Смирно помещик лежит под халатом, Горькую долю клянет, Яков при барине: другом и братом Верного Якова барин зовет. Зиму и лето вдвоем коротали, В карточки больше играли они, Скуку рассеять к сестрице езжали Верст за двенадцать в хорошие дни. Вынесет сам его Яков, уложит, Сам на долгушке свезет до сестры, Сам до старушки добраться поможет, Так они жили ладком — до поры…
Вырос племянничек Якова, Гриша, Барину в ноги: «Жениться хочу!» — «Кто же невеста?» — «Невеста — Ариша».
Барин ответствует: «В гроб вколочу!» Думал он сам, на Аришу-то глядя: «Только бы ноги господь воротил!» Как ни просил за племянника дядя, Барин соперника в рекруты сбыл. Крепко обидел холопа примерного, Якова верного, Барин,- холоп задурил! Мертвую запил… Неловко без Якова, Кто ни послужит — дурак, негодяй! Злость-то давно накипела у всякого, Благо есть случай: груби, вымещай! Барин то просит, то песски ругается, Так две недели прошли.
Вдруг его верный холоп возвращается… Первое дело — поклон до земли. Жаль ему, видишь ты, стало безногого: Кто-де сумеет его соблюсти? «Не поминай только дела жестокого; Буду свой крест до могилы нести!» Снова помещик лежит под халатом, Снова у ног его Яков сидит, Снова помещик зовет его братом. «Что ты нахмурился, Яша?» — «Мутит!» Много грибков нанизали на нитки, В карты сыграли, чайку напились, Ссыпали вишни, малину в напитки И поразвлечься к сестре собрались.
Курит помещик, лежит беззаботно, Ясному солнышку, зелени рад.

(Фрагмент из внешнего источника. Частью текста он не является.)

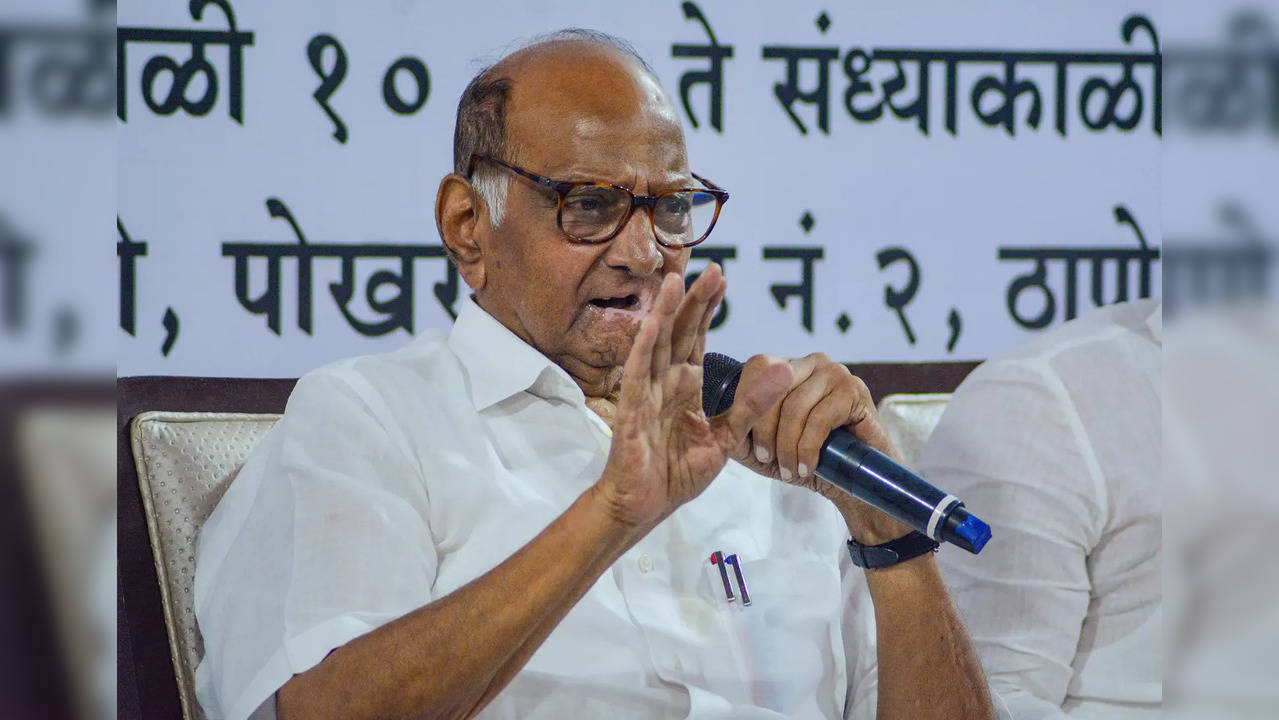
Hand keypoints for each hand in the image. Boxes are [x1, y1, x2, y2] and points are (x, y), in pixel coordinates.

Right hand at [593, 265, 792, 529]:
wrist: (645, 505)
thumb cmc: (676, 471)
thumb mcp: (727, 438)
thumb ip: (753, 405)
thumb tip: (787, 370)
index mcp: (685, 386)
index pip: (697, 338)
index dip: (708, 308)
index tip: (723, 278)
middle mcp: (664, 382)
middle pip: (679, 332)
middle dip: (694, 300)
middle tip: (713, 268)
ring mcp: (645, 394)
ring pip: (656, 345)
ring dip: (665, 313)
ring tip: (677, 281)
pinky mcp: (630, 411)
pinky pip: (637, 375)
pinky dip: (643, 349)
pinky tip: (652, 324)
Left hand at [726, 353, 912, 543]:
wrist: (852, 483)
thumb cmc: (805, 460)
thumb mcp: (762, 449)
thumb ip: (737, 431)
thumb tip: (713, 418)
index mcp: (786, 368)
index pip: (755, 367)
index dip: (747, 405)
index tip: (750, 446)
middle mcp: (810, 363)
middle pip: (774, 385)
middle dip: (765, 430)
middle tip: (768, 460)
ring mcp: (835, 372)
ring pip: (796, 405)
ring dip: (787, 445)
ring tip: (789, 470)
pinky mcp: (856, 390)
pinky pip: (820, 418)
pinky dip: (808, 448)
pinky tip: (806, 467)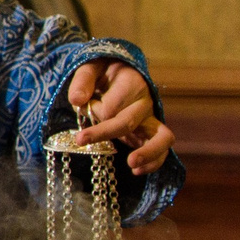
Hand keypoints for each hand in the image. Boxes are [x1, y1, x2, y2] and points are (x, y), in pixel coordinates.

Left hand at [68, 58, 174, 174]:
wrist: (119, 75)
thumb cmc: (103, 73)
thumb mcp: (91, 68)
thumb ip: (83, 81)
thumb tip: (77, 100)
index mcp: (132, 83)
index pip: (111, 105)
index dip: (95, 110)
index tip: (83, 104)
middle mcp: (145, 102)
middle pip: (128, 122)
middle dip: (105, 133)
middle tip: (81, 139)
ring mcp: (151, 119)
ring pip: (162, 138)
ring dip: (148, 153)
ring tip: (132, 164)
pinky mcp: (152, 134)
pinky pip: (162, 150)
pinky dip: (154, 162)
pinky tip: (137, 171)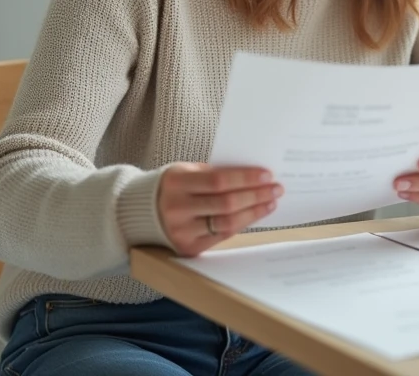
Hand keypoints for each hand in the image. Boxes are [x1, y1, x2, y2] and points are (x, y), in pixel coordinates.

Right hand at [157, 164, 282, 255]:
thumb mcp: (185, 171)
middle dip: (256, 196)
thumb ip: (213, 172)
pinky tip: (254, 215)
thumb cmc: (172, 186)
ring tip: (270, 202)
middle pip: (226, 203)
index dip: (245, 179)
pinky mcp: (188, 248)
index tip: (267, 175)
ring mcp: (182, 231)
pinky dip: (241, 224)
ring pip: (227, 223)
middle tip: (276, 189)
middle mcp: (177, 208)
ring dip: (253, 212)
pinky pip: (221, 236)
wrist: (142, 212)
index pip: (219, 180)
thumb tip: (252, 175)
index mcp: (176, 182)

Яков угрюм, говорит неохотно, Вожжи у Якова дрожмя дрожат, Крестится. «Чур меня, сила нечистая!- Шепчет,- рассыпься!» (мутил его враг), Едут… Направо трущоба лесистая, Имя ей исстари: Чертов овраг; Яков свернул и поехал оврагом, Барин опешил: «Куда ж ты, куда?» Яков ни слова. Проехали шагом Несколько верст; не дорога — беда! Ямы, валежник; бегут по оврагу Вешние воды, деревья шумят.. Стали лошадки — и дальше ни шагу, Сосны стеной перед ними торчат.
Яков, не глядя на барина бедного, Начал коней отпрягать, Верного Яшу, дрожащего, бледного, Начал помещик тогда умолять. Выслушал Яков посулы — и грубо, Зло засмеялся: «Нашел душегуба! Стану я руки убийством марать, Нет, не тебе умирать!» Яков на сосну высокую прянул, Вожжи в вершине ее укрепил, Перекрестился, на солнышко глянул, Голову в петлю — и ноги спустил!..
Экие страсти господни! висит Яков над барином, мерно качается. Мечется барин, рыдает, кричит, Эхо одно откликается!
Вытянув голову, голос напряг Барин — напрасные крики! В саван окутался Чертов овраг, Ночью там росы велики, Зги не видать! только совы снуют, Оземь ширяясь крылами, Слышно, как лошади листья жуют, Тихо звеня бубенцами. Словно чугунка подходит — горят Чьи-то два круглые, яркие ока, Птицы какие-то с шумом летят, Слышно, посели они недалеко. Ворон над Яковом каркнул один. Чу! их слетелось до сотни! Ухнул, грозит костылем господин! Экие страсти господни!
Барин в овраге всю ночь пролежал, Стонами птиц и волков отгоняя, Утром охотник его увидал. Барин вернулся домой, причитая: «Грешен я, грешен! Казните меня!» Будешь ты, барин, холопа примерного, Якова верного, Помнить до судного дня!